Spring 2020 - 58605 - PA 392D - Theory and Philosophy of Public Policy II

Theory and Philosophy of Public Policy II

I grew up with the Aldous Huxley view of theory:

Man is so intelligent that he feels impelled to invent theories to account for what happens in the world. Unfortunately, he is not quite intelligent enough, in most cases, to find correct explanations. So that when he acts on his theories, he behaves very often like a lunatic.

This fits the experience of my generation. We grew up with Fascism in the rear-view mirror, Cultural Revolution a couple of suburbs over, and (for us guys) a horrifying manifestation of Permanent Revolution looming in the windshield. In my childhood, LBJ beat the pants off Goldwater, Humphrey and Nixon handily dispatched McCarthy and Reagan, and Tip O’Neill and Jerry Ford got along just fine, thank you very much. (I find very little in the current national debates to suggest that any of this was unwise.) Theory was speculation, but experiment was Reality.
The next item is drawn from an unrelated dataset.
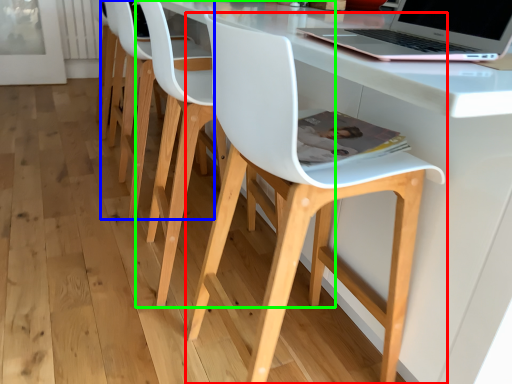
Question: Which is farther away from chair (highlighted by a red box)? chair (highlighted by a blue box) or chair (highlighted by a green box)?

Choices:
 (A) chair
 (B) chair

Answer: (A)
Please forgive me for being somewhat leery of the whole theoretical enterprise.

On the other hand,nature would be a mess if yang always won. If history is any guide, you will spend most of your time at the LBJ School foraging the Web for variables to add to your panel dataset and puzzling over the proper interpretation of heteroskedasticity-and autocorrelation-consistent t statistics on XTIVREG2. These statistics –and all things Big Data–are prone to Type 1 errors, and in the absence of sound expectations, so will you be. Like all levelheaded data analysts, you’ll address the problem by being good Bayesians. But here the circle closes: You’ll need priors. They should be sensible ones.
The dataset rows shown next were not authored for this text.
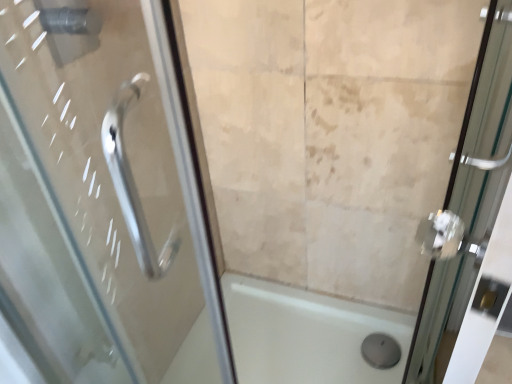
Question: Is clear glass door at right surrounding white glossy bath at center?

Choices:
 (A) no
 (B) yes

Answer: (A)

Question: Is clear glass door at right at the right side of white glossy bath at center?

Choices:
 (A) no
 (B) yes

Answer: (B)

Question: Is clear glass door at right directly adjacent to white glossy bath at center?

Choices:
 (A) no
 (B) yes

Answer: (A)

Question: Are clear glass door at right and white glossy bath at center located far from each other?

Choices:
 (A) no
 (B) yes

Answer: (A)

Question: Is clear glass door at right closer to camera compared to white glossy bath at center?

Choices:
 (A) yes
 (B) no

Answer: (A)

Question: Is clear glass door at right positioned beyond the bounds of white glossy bath at center?

Choices:
 (A) yes
 (B) no

Answer: (A)

Question: Does white glossy bath at center come in front of clear glass door at right?

Choices:
 (A) no
 (B) yes

Answer: (A)

Question: Does white glossy bath at center have a larger size compared to clear glass door at right?

Choices:
 (A) yes
 (B) no

Answer: (B)

Question: From the image's perspective, is white glossy bath at center over clear glass door at right?

Choices:
 (A) yes
 (B) no

Answer: (B)

Question: Does white glossy bath at center have a greater width compared to clear glass door at right?

Choices:
 (A) no
 (B) yes

Answer: (B)

Question: From a real-world perspective, is white glossy bath at center physically below clear glass door at right?

Choices:
 (A) no
 (B) yes

Answer: (B)

Question: Does white glossy bath at center have a greater height compared to clear glass door at right?

Choices:
 (A) no
 (B) yes

Answer: (A)

Question: Is white glossy bath at center inside or outside of clear glass door at right?

Choices:
 (A) inside
 (B) outside

Answer: (B)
Most of the theories you’re going to need will be very specific, tailored to your research interests and thesis topic. But some issues cross boundaries. In this class we’ll consider three issues that all public policy researchers must deal with pretty much all the time: Is this work intellectually respectable? Are the findings politically acceptable? Are the conclusions institutionally actionable? If that pattern seems a little too pat to you (it does to me), consider another, less formal description: What’s the short list of theoretical material that all public policy researchers are expected to know? Although topics vary from one class to the next, we will be sure to consider issues of epistemology, public decision making, and institutional maintenance and operations.